_EXERCISE BRIEF_. The lines below starting at the line containing "Sandra Goodrow" and ending at the line containing "Ray Zabihach" are to be repeated exactly, with both ends kept and nothing else added.

_DATASET CONTENT_.
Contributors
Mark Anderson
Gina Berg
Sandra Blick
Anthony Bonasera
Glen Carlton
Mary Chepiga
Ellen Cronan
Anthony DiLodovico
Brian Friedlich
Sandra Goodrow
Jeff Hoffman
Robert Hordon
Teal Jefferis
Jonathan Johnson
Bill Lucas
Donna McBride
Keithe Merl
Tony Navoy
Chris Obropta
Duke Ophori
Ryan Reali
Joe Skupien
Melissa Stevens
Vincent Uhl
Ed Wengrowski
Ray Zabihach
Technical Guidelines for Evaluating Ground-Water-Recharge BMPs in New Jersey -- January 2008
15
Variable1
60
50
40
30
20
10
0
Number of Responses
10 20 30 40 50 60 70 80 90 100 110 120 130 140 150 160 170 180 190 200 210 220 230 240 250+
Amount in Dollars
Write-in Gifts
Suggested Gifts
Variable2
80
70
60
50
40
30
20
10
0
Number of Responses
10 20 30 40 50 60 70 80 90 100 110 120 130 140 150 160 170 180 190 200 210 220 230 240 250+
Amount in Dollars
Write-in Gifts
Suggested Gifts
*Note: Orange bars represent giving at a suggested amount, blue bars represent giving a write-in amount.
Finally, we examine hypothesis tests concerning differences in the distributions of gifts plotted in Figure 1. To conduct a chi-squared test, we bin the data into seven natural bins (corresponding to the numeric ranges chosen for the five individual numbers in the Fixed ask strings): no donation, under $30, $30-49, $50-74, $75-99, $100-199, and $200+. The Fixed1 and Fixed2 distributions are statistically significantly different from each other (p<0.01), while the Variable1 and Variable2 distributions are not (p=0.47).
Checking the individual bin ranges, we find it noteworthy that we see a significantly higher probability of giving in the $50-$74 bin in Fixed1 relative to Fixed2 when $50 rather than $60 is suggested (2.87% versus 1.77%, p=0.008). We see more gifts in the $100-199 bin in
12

---

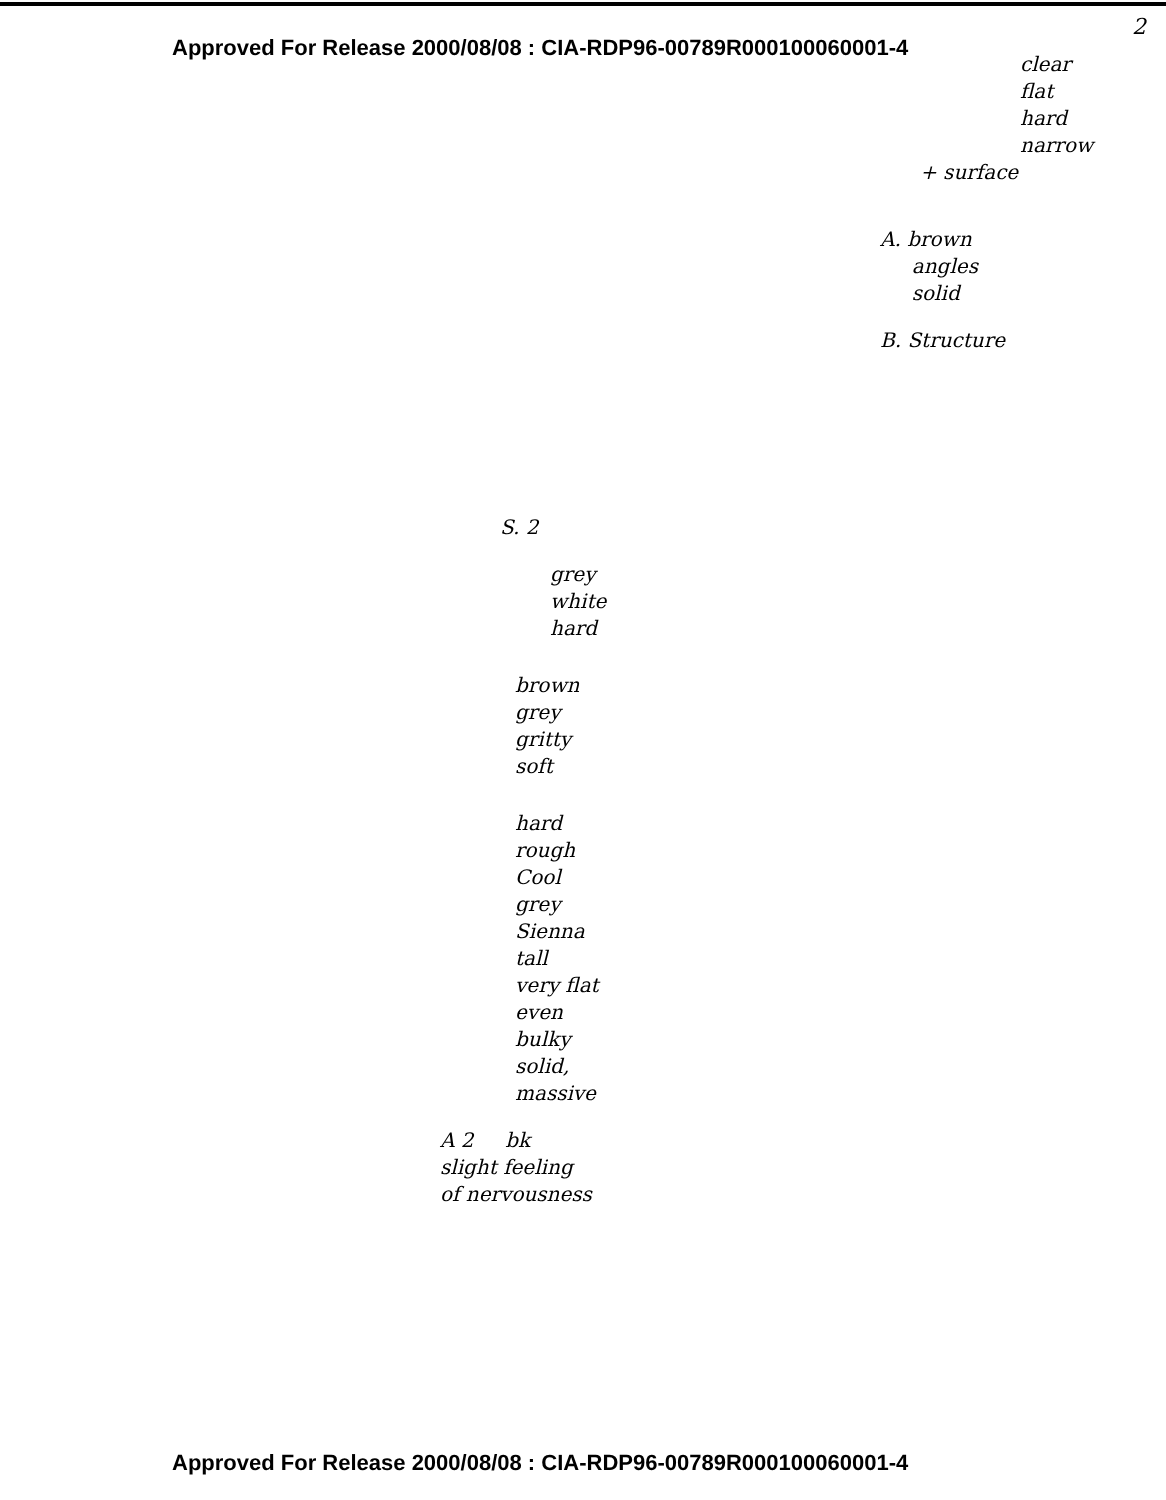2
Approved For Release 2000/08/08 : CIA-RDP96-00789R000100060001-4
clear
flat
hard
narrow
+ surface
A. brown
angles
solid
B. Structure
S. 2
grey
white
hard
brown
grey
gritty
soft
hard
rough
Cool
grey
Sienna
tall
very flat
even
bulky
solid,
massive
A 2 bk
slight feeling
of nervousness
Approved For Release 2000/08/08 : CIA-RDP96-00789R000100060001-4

_EXERCISE RESPONSE_.
Sandra Goodrow
Jeff Hoffman
Robert Hordon
Teal Jefferis
Jonathan Johnson
Bill Lucas
Donna McBride
Keithe Merl
Tony Navoy
Chris Obropta
Duke Ophori
Ryan Reali
Joe Skupien
Melissa Stevens
Vincent Uhl
Ed Wengrowski
Ray Zabihach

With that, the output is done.